There is also an urgent need for research in which standard face-to-face interventions are closely matched with telehealth-delivered interventions, in terms of treat-ment techniques used, dosage and duration, in order to gain a better understanding of underlying factors that may influence treatment outcomes. In particular, since individuals living in rural and remote areas may have limited access to face-to-face treatment, telehealth may offer allied health services at higher frequencies over a longer period compared with face-to-face interventions. Higher dosage and duration of telehealth interventions may support more optimal client outcomes. Furthermore, as most studies did not provide data on how the interdisciplinary clinical team was managed, future studies should include more detailed descriptions of the location of all clinicians involved and how communication and collaboration between clinical team members were organized. Studies comparing different telehealth delivery modes, but addressing the same outcomes, are also needed. With the growing potential of telehealth services in the provision of evidenced-based health services to diverse populations, further research is required to understand the most effective uses for telehealth in relation to quality of healthcare, access to services, cost-savings (5) and identifying strategies to improve the effectiveness and sustainability of telehealth services (4). Furthermore, the effects of telehealth interventions delivered by allied health professionals and nursing in metropolitan areas should be studied and compared with interventions delivered in rural and remote areas.

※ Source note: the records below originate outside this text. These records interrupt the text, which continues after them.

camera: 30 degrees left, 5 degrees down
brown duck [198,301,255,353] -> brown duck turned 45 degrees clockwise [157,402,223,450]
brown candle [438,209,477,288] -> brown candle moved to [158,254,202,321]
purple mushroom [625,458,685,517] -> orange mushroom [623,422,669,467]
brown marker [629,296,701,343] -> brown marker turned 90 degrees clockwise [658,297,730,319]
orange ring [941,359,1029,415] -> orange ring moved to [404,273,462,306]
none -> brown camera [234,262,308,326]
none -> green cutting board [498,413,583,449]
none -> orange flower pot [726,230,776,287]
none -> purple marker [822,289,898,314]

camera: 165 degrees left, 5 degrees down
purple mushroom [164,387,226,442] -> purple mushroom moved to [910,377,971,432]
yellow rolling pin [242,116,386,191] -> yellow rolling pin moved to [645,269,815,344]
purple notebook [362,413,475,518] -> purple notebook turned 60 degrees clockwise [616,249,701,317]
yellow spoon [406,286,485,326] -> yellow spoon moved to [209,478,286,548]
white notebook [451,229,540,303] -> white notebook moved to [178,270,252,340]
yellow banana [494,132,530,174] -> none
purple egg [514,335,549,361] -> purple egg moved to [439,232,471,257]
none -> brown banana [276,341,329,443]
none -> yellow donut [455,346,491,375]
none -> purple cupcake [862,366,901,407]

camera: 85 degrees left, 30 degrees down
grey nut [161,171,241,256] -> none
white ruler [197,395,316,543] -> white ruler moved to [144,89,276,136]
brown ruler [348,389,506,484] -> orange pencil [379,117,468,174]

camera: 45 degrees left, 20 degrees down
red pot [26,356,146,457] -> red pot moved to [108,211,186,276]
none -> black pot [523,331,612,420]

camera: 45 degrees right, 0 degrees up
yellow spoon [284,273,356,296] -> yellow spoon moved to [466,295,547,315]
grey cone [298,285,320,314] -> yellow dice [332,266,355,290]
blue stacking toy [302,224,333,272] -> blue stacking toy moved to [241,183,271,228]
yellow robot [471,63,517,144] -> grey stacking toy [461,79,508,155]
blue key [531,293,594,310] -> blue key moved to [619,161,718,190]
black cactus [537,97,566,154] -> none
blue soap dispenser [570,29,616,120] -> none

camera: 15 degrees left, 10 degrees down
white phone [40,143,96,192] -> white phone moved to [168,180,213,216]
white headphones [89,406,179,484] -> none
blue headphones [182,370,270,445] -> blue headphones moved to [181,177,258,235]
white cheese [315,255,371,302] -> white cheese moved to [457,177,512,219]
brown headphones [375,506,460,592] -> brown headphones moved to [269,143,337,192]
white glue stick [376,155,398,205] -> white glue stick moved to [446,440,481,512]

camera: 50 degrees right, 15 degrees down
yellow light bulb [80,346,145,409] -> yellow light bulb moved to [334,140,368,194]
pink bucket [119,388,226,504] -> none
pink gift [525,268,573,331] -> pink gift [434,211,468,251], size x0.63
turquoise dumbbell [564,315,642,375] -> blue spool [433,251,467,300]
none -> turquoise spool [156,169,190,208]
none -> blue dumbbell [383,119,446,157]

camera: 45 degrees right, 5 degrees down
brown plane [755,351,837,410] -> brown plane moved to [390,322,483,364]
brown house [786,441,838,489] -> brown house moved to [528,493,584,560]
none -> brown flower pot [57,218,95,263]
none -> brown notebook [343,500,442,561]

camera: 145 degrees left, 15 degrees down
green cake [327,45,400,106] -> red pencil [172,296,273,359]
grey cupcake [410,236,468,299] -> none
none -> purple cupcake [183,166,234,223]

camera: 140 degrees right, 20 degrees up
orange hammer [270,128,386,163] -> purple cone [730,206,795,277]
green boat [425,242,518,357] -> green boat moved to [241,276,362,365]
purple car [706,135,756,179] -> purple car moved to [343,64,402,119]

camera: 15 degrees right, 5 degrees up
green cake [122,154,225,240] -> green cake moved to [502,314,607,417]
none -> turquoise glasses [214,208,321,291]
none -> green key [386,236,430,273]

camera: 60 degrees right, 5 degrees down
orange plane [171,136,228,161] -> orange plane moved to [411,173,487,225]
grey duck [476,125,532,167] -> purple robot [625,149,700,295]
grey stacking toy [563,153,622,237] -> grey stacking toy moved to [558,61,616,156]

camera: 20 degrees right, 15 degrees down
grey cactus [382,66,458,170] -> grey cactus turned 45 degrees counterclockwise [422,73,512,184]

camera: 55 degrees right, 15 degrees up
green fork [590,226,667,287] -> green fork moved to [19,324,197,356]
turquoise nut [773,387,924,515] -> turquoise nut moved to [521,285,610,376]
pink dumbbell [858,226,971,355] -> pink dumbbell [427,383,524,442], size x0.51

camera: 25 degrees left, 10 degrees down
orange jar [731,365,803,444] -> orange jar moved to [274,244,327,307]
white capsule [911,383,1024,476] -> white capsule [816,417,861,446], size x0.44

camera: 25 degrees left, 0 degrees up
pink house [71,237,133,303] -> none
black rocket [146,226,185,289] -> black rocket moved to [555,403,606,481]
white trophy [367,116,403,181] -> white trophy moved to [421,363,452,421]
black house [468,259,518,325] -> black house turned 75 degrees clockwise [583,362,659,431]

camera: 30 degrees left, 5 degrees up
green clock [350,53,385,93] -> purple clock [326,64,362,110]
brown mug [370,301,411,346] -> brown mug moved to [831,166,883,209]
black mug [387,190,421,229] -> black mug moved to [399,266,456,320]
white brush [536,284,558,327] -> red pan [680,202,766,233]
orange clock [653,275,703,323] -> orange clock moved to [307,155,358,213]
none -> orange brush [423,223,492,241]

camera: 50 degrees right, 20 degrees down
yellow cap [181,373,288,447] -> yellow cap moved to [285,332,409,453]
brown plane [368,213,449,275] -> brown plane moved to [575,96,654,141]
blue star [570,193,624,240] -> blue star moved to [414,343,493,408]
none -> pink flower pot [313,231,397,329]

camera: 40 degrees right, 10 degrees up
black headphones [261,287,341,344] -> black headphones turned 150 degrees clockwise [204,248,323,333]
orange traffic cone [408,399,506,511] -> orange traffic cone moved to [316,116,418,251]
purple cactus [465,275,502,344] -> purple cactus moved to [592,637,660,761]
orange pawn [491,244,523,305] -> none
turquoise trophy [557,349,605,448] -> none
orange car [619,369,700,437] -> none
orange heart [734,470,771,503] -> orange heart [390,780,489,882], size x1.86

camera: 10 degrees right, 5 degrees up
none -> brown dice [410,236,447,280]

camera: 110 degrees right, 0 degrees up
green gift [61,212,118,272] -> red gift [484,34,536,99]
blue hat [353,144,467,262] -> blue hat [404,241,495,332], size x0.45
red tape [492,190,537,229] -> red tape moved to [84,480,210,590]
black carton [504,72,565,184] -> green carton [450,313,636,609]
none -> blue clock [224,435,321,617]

This systematic review described allied health professionals and nursing interventions delivered by telehealth to rural and remote populations. The studies included in this review were predominantly from the disciplines of psychology or nursing and focused on cognitive intervention, rather than physical, approaches; social-emotional intervention approaches were the least common. Few studies examined long-term outcomes of interventions. Further research is needed to examine the use of telehealth with regards to different intervention approaches, different allied health disciplines and for the achievement of long-term outcomes.
Overall, studies in this review were of strong methodological quality, and indicated that telehealth interventions may be as effective as face-to-face interventions, with a small, but not statistically significant, advantage for telehealth-delivered interventions compared with standard face-to-face-delivered treatments. These are promising findings given the potential benefits of telehealth interventions in rural and remote areas with regards to improving healthcare access and reducing travel time and healthcare costs (4, 31). Nonetheless, given the study heterogeneity in outcomes between interventions, the results of this meta-analysis should be interpreted with caution.
This study was partly funded by a Faculty Grant from James Cook University (QLD, Australia).
The authors have no conflicts of interest to declare.